What drives its running cost
At 6 cu ft, the Ge GUD27EE*N*** is a small clothes dryer for its class, which spans 3.8 to 9.2 cu ft with a median of 7.4 cu ft, less capacity to service is usually the first reason a running-cost figure lands on the low side, before efficiency even enters the picture. Beyond size, its CEF of 3.93, above the class median of 3.93, is the class's own efficiency yardstick, combined energy factor, and it is what separates two similarly sized models with different running costs.
- Heat source and Combined Energy Factor (CEF). Heat-pump dryers recycle heat instead of generating it fresh with a resistance coil, and typically use meaningfully less electricity per load than a conventional resistance dryer, at the cost of a longer cycle; CEF is the federal figure that captures this.
- Drum capacity. A larger drum can dry a bigger load per cycle, but it also usually needs more energy per cycle to heat the extra air volume.
Common questions
Is the Ge GUD27EE*N*** cheap to run?
Roughly, yes. Its $113/yr figure is close to the class median, ranking #294 of 615, neither a bargain nor a splurge on running cost.
How much does the Ge GUD27EE*N*** cost per month?
About $9.4 a month, which is the $113 annual estimate spread across twelve months at the US average rate of $0.1856/kWh. Your own bill scales with your local electricity rate and how heavily you use it.
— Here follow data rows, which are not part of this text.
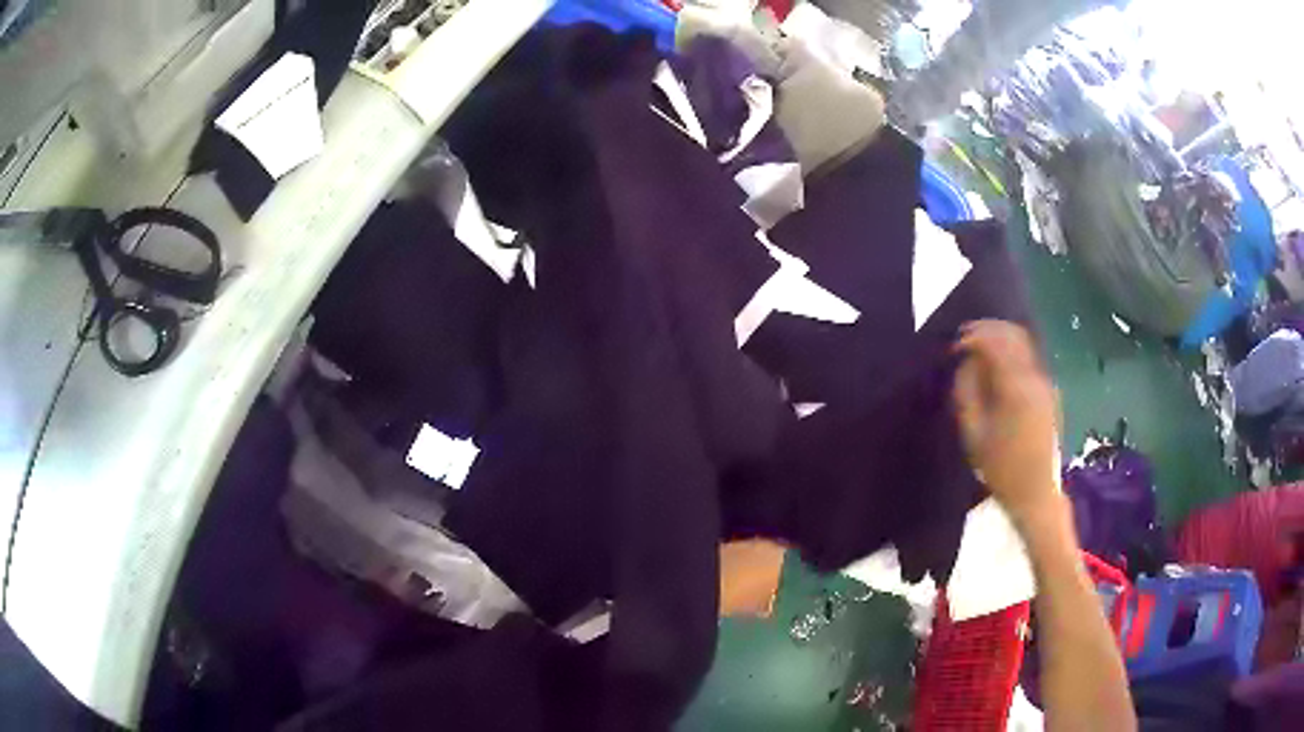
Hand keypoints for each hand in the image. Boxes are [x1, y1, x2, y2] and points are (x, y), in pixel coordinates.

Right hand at [952, 320, 1060, 524]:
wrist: (1034, 492)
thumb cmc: (1000, 468)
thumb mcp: (973, 433)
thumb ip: (967, 391)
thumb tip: (966, 362)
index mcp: (1016, 387)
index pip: (994, 343)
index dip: (972, 337)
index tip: (954, 346)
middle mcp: (1035, 377)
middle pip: (1013, 335)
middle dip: (987, 329)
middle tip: (964, 337)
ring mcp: (1045, 383)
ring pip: (1024, 343)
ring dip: (1000, 338)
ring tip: (978, 347)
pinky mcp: (1049, 392)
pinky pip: (1030, 358)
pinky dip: (1012, 351)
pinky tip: (998, 364)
How is this running-cost figure calculated?
The formula is annual kWh times price per kWh: 608 kWh from ENERGY STAR times the US average of $0.1856/kWh comes to about $113 a year. It covers electricity only, not the purchase price, water, or installation.
How efficient is the Ge GUD27EE*N*** for its size?
2nd percentile once size is factored in, a fairly typical result for the class.
Cheaper to run in the same class
| Rank | Model | Cost/yr |
|---|---|---|
| 293 | Ge GUD37EE*N***6 cu ft | $113 |
| 292 | Maytag YMED8630H**7.3 cu ft | $113 |
| 291 | Maytag YMED6630H**7.3 cu ft | $113 |
| 290 | Maytag YMED5630H**7.3 cu ft | $113 |
| 289 | Maytag MED8630H**7.3 cu ft | $113 |
Source
ES_1123206_GUD27EE*N***_12032018135702_5422248View certified clothes dryer listingsENERGY STAR data as of July 2026Ge and GUD27EE*N*** are used here for identification only and are not endorsements. Figures are computed by WattWise Labs from public ENERGY STAR data, not measured in our own lab.